Miré hacia lo que Salap había llamado «el extremo caudal de la tormenta». Más restos flotaban en esa dirección: una hilera de tablones rotos, cordajes y objetos redondos; quizá motones, boyas o... cabezas.

Traté de ponerme de pie, pero la escotilla se ladeó peligrosamente y volví a agazaparme.

—¡Shirla! —grité—. ¡Salap! ¡Capitán! ¡Alguien!

Dos o tres débiles voces me respondieron. Entre ellas, la de una mujer, tan ronca que no pude identificarla. Agarré un tablón astillado y traté de remar hacia las cabezas. Avancé a tontas y a locas hasta descubrir qué parte de la escotilla era la mejor para usarla de proa.

La tormenta todavía cubría el horizonte por el este; columnas de niebla parda se elevaban en las corrientes de aire, fluyendo separadamente, y eran sorbidas a ambos lados por grises masas de nubes. Estaba a seis millas de distancia. Remé y miré los discos pardos que los vástagos a la deriva recogían de la superficie. Traté de deducir qué había ocurrido, cómo habíamos sobrevivido, pero estaba demasiado confundido.

Tres personas se aferraban a una verga. No podían apoyar todo el peso en la verga, porque se habría hundido, así que dos nadaban y una tercera descansaba. Me llamaron roncamente en medio del burbujeo de las olas.

—Olmy —dijo una, y se separó de la verga para nadar hacia mi escotilla.

Vi que era Shatro y me sentí defraudado, pero luego vi a Shirla aferrada a la verga, el rostro manchado de marrón, el cabello en mechones pegajosos, pero viva, y le di la bienvenida a Shatro como si fuera mi mejor amigo. Juntos remamos con las manos hacia la verga, y Salap, vestido sólo con pantalones negros, nadó débilmente hacia un lado de la escotilla.

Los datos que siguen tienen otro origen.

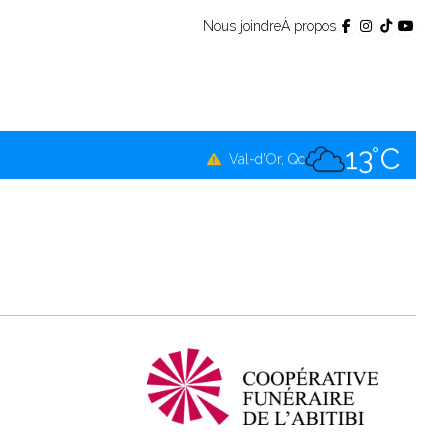
Nous joindre
À propos
11°C
Témiscamingue, Qc
13°C
La Sarre, Qc
13°C
Val-d'Or, Qc
11°C
Rouyn-Noranda, Qc
13°C
Amos, Qc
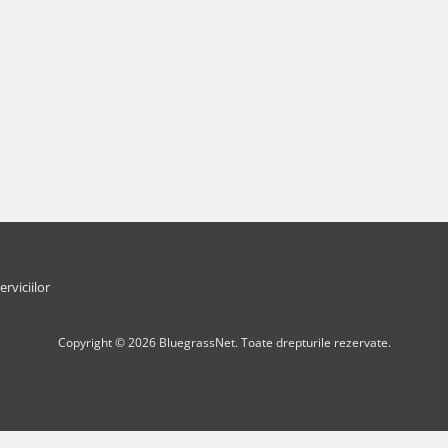
erviciilor
Copyright © 2026 BluegrassNet. Toate drepturile rezervate.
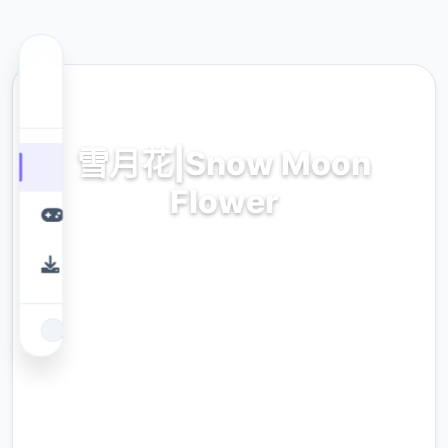
🌍 热门推荐
雪月花|Snow Moon
Flower
雪月花|Snow Moon Flower。专业的游戏平
台，为您提供优质的游戏体验。
9.4
评分
2.3M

Shirla extendió un brazo y yo la subí por el otro lado. Cuatro éramos demasiados, y la escotilla empezó a hundirse, así que salté al agua y los dejé acomodarse mientras yo me aferraba a un borde. Estábamos demasiado exhaustos para hablar. Shirla me palmeó la mano, mirándome con ojos fascinados y una sonrisa débil.

—¿Dónde estamos? —preguntó, y tosió.

—En cualquier parte —respondí.

Shatro miró sobre nuestras cabezas.

—¿Has visto a Randall o al capitán? —atinó a preguntar Salap, flotando junto a la inestable balsa.

—No.

—Los otros. Tal vez fueron devorados...

—Nosotros fuimos escupidos —dijo Shatro—. Lo vi. La muralla se partió en dos y nos dejó pasar a través de ella.

—Pero antes devoró el barco —dijo Shirla.

—Un bocadillo que no quería —dijo Salap.

Apoyándose en la escotilla, procurando respirar sin tragar agua, parecieron rehacerse un poco. El agua se enfriaba rápidamente después de la tormenta. Pronto estaría helada. El sol apretaba, por otra parte, y pronto nos abrasaría.